E poi c’è l’Asia, dove il lazy luxury diventa terreno di sperimentazione culturale. In Corea e Cina, marchi come Wooyoungmi e Shang Xia fondono artigianato e innovazione, creando una narrazione ibrida che parla al presente con la forza della tradizione. Non è solo moda, è identità raccontata con naturalezza, attraverso piattaforme digitali che amplificano il messaggio senza snaturarlo.
- La stilista sudcoreana Woo Young Mi. Immagine: The Business of Fashion.
- Lazy Luxury Wooyoungmi Primavera 2026.
Tendenze in Asia: il grande mercato del lusso si rinnova
La scena asiatica è oggi il motore pulsante del lusso globale, ma non secondo i vecchi schemi. Qui il lazy luxury diventa un linguaggio che unisce radici e modernità. La Cina e la Corea guidano una nuova ondata di storytelling che preferisce la sincerità ai codici troppo costruiti. Non è un caso.

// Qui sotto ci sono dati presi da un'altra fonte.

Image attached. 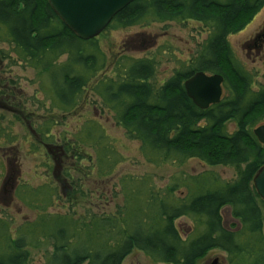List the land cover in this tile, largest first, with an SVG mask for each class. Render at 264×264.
<instances>
[{"label": "trees", "instance_id": "1", "mask_svg": "<svg viewBox=\"0 0 264 264\" xmlns=\"http://www.w3.org/2000/svg\"><path fill=\"white\" fill-rule=\"evenodd\" d=\"M263 5L264 0H135L123 8L108 28L195 21L208 33L190 60L158 84L154 60L126 55L112 64L113 76L103 74L95 82L93 78L111 64L98 37L81 39L48 0H0V40L15 53L1 51L0 63L8 61V68L36 71L37 88L44 90L46 83L49 90L50 103L42 108L50 116L78 108L90 93L93 103L98 101L102 109H109L126 136L140 143L149 164L182 165L196 159L209 166L232 167L236 173L222 185L214 173L203 172L157 190L148 186L152 184L149 177L123 176L118 180L122 185L118 195L124 194V203H117L110 212L111 206L104 201L100 212L93 213L90 207L84 208V200L90 202L93 194L80 177L91 173L111 179L123 155L95 120L64 136L52 133V119L33 128L28 118L36 112L25 108L28 104L22 103L19 86L15 97L25 108L19 110L27 111L24 118L19 114L9 118L3 140L14 139L11 130L19 118L22 128L41 136L42 146L60 140L59 153L70 156L73 165L64 170L63 177L55 175L60 190L50 182L36 188L18 185L21 200L38 212L33 220L22 223L16 238L9 233L11 217L2 213L0 264H33L32 248L45 250L43 264H122L133 250L157 263L198 264L213 249L227 254V264H264V199L253 183L264 166V145L253 132L264 120V81L258 90L253 88V78L239 67L228 41L229 34L248 24ZM198 71L224 76L221 101L207 109L199 108L184 86ZM7 82L11 87L15 84L14 80ZM34 97H26V103L34 105L37 99L42 104ZM8 106L0 119L7 115ZM50 157L55 156L46 150L45 167L49 168ZM82 161H88L87 167L80 166ZM128 180L138 185L129 188ZM182 185L187 192L180 197ZM64 199L70 205L64 211L56 210L55 205ZM73 203L80 204L82 212L73 209ZM224 207H230L240 223L238 228L226 227ZM183 216L192 217L197 230L203 228L196 237L183 238L177 229L174 221Z\"/></svg>", "mask_w": 264, "mask_h": 264}, {"label": "rangeland", "instance_id": "2", "mask_svg": "<svg viewBox=\"0 0 264 264\" xmlns=\"http://www.w3.org/2000/svg\"><path fill=\"white\" fill-rule=\"evenodd\" d=\"M203 27L198 22L190 21L185 24L152 22L146 27L135 26L127 29L107 28L98 36L97 42L101 51L106 53L107 60L111 64L102 74L95 76L93 79L94 81L98 80L103 74L113 76L112 64L121 56L126 55L135 58L149 57L154 60L156 64L154 80L158 84H162L176 69L181 68L184 63L186 64L190 60L192 54L197 50L199 42L208 38V33ZM263 27L264 5L248 24L228 36L232 54L237 60L239 67L253 78V88L255 90H258L259 84L264 81V46L261 47V45H264V41L262 39L258 40L257 44L254 43L256 34ZM1 51L15 54L10 45L0 40V62L2 60ZM8 64V61H5L4 65L0 63V115L3 117V112H6L4 111L5 106L10 105V109L14 107V110L12 113L9 112L10 109L7 110L5 118L0 119V216H4L2 213L5 212L11 217V230H9V233L13 235V238H16L19 234L18 228L22 223L33 220L38 212L25 205V202L21 200L18 185L25 184L28 188H36L50 182L51 185L57 186L59 189L60 185L57 183L55 175L57 178L60 174L63 177L65 175L64 170L69 165H73L70 156L64 155L63 157L59 153L57 146L61 145L59 143L60 140L53 143L47 141L46 143H50V145L42 146L41 136L38 133L32 132L33 134H31L27 129L22 128L19 118L17 119L18 123L11 130L13 136H15L13 137L14 139L12 141L3 140L5 134V130L3 129L6 128L9 131V118L13 119V115L15 116L16 114L24 118L23 116L27 110H24L23 113L19 108H28L30 109L29 111L36 112L29 115L28 119L31 121V126H36L40 121L49 122L52 119L54 121L53 127H55V129H52V133L60 136L75 133L87 121L95 120L99 127L104 129L108 140L112 141L115 149L123 155L124 160L118 165L111 179L104 176L93 177L91 173L88 176L83 177L82 175L80 177L84 180L87 189L93 194L92 197L89 196L90 202L84 200L86 204L84 208L90 207L89 210L96 214L100 212L99 209L103 208L104 201L111 206L110 212L114 210L117 203L121 205L124 203L122 202L124 201V194L118 195L122 191L119 186L121 182H118V180L123 176H129V179L132 177H149L152 184L148 183V186L154 185L155 190L157 188H164L178 181V179L195 176L203 172L214 173L218 177L220 185L233 180L236 176L235 170L232 167L209 166L196 159H191L182 165L164 163L157 166L149 164L142 154L140 143L127 137L124 130L115 123L110 110L107 108L102 109L98 101L93 103L95 99L90 97V93H87L80 100L78 108L64 115L56 112L52 114L53 116H50V112L42 108V106L50 103L46 98V91H49L47 84L44 83L45 88L40 91L37 88L38 79L36 71L22 66L8 68ZM11 80L15 82L12 87L7 82ZM19 86L21 87V90L19 89L20 95L23 97L22 103L28 104L25 108L22 107L21 100L15 97L19 93L17 91V87ZM33 96H35L34 98H38L42 104L38 103L37 99H34L36 103L30 100L35 103L34 105L29 104L30 102L26 103V97ZM261 124H264V120L258 125ZM233 127V125H230V130H233ZM67 139L70 141V136ZM46 150L55 156L53 159L49 158V168L45 167L43 162ZM85 151L91 152L88 147L85 148ZM87 162L82 161L80 166L87 167ZM80 166L76 167L80 168ZM45 170H48L47 176ZM128 183L129 188L133 189L138 185V182L134 181L128 180ZM186 192V187L182 185L178 194L182 197ZM63 202H65V205ZM66 202L65 199L60 201L59 204L55 205L56 210L59 211L61 209L64 211L70 205ZM73 204V209L82 210L80 204L76 206L75 203ZM52 207L49 208L50 212L53 211ZM222 215L226 227L235 229L240 226L239 221L232 216L230 207H224ZM174 223L182 237L186 239L196 237L203 230V228L197 230V223L189 216L179 217ZM1 251L3 250L1 249ZM31 251L33 253L32 263L43 264L45 250L43 248H32ZM215 259H217L216 264H227V254L220 249L209 251L198 260V264H213ZM122 264L162 263L154 262L140 250H133Z\"/></svg>", "mask_w": 264, "mask_h": 264}, {"label": "water", "instance_id": "3", "mask_svg": "<svg viewBox=\"0 0 264 264\" xmlns=\"http://www.w3.org/2000/svg\"><path fill=\"white\" fill-rule=\"evenodd\" d=\"M53 10L67 27L81 39L99 36L111 23L115 15L135 0H48ZM222 74H207L198 71L188 78L185 89L189 97L201 109L219 103L222 97ZM259 142L264 144V124L254 129ZM254 186L264 199V166L253 179ZM217 259L213 261L216 264Z\"/></svg>", "mask_w": 264, "mask_h": 264}, {"label": "flooded vegetation", "instance_id": "4", "mask_svg": "<svg viewBox=\"0 0 264 264\" xmlns=\"http://www.w3.org/2000/svg\"><path fill=\"white\" fill-rule=\"evenodd\" d=\"M263 39V40H262ZM258 40H262V41H264V27H263V29L260 31V32H258L257 34H256V38H255V40H254V43L255 44H257V41ZM264 45H261V47H263ZM258 47V46H257Z\"/></svg>", "mask_w": 264, "mask_h": 264}, {"label": "bare ground", "instance_id": "5", "mask_svg": "<svg viewBox=\"0 0 264 264\" xmlns=\"http://www.w3.org/2000/svg\"><path fill=\"white\" fill-rule=\"evenodd\" d=\"M108 26H109V25H108ZM258 126H260V125H257L255 128H257ZM255 128H254V129H255Z\"/></svg>", "mask_w": 264, "mask_h": 264}]
</instances>
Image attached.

I consumatori asiatici chiedono storie autentiche, marchi capaci di rappresentare valori condivisi, legami reali con la comunità.
Le strategie più vincenti in quest’area combinano lusso rilassato, sostenibilità e coinvolgimento diretto. Un lusso più umano, che non si limita a sedurre ma si lascia avvicinare. I brand locali non cercano di imitare l’Occidente, stanno scrivendo un loro vocabolario, fatto di tradizione reinterpretata e di un rapporto più caldo e immediato con il pubblico.

Trend e numeri che contano
Il 2025 racconta un mercato del lusso che non cresce più a colpi di euforia, ma di consapevolezza. Secondo i dati di McKinsey & Company, i consumatori non vogliono solo prodotti iconici, vogliono marchi che parlino la loro lingua, che condividano valori autentici, che costruiscano relazioni durature.
Le aziende lo sanno. I colossi del lusso investono cifre sempre più importanti in marketing emozionale e culturale. LVMH, per esempio, destina oltre il 10% del fatturato alla creazione di esperienze e momenti che fanno vivere il brand, non solo acquistarlo. Non si tratta più di vendere un abito, ma di far sentire il cliente parte di qualcosa.
- Sicuramente lazy luxury, ma non economico il costosissimo packaging Jil Sander.
- Lazy Luxury nel Beauty: il profumo “Earth” di Jil Sander, tra natura e minimalismo.
Come cambia il branding luxury
Le regole sono cambiate e il branding non può restare fermo. Non basta più costruire status, serve costruire connessioni. I marchi che resistono alla trasformazione rischiano di restare congelati in un’epoca che non parla più al cuore dei consumatori.
Il lazy luxury spinge i brand a rinunciare alla distanza, ad aprirsi. A raccontare storie reali, a costruire esperienze più fluide, più partecipative. A integrare la sostenibilità non come slogan, ma come fondamento identitario. A trasformare la comunicazione in dialogo e non in monologo.
Perché il lazy luxury è la nuova frontiera del branding e marketing nel lusso
Il quiet luxury ha fatto la storia con il suo silenzio elegante. Ma oggi, quel silenzio si apre e lascia entrare la voce calda e accogliente del lazy luxury. Non è un addio, è un’evoluzione. Da simbolo di esclusività distaccata a linguaggio di eleganza vissuta.
Anish Melwani e LVMH US lo hanno capito bene. Puntano tutto su questa nuova grammatica del lusso, fatta di emozioni, autenticità e intimità strategica. Perché il nuovo consumatore non vuole solo sognare: vuole sentirsi parte del sogno.
Il futuro del lusso non è più una vetrina impeccabile e distante. È una conversazione. È la sensazione di potersi sedere a quel tavolo, sorseggiare un buon vino e dire: “Sì, questo mondo parla anche a me.”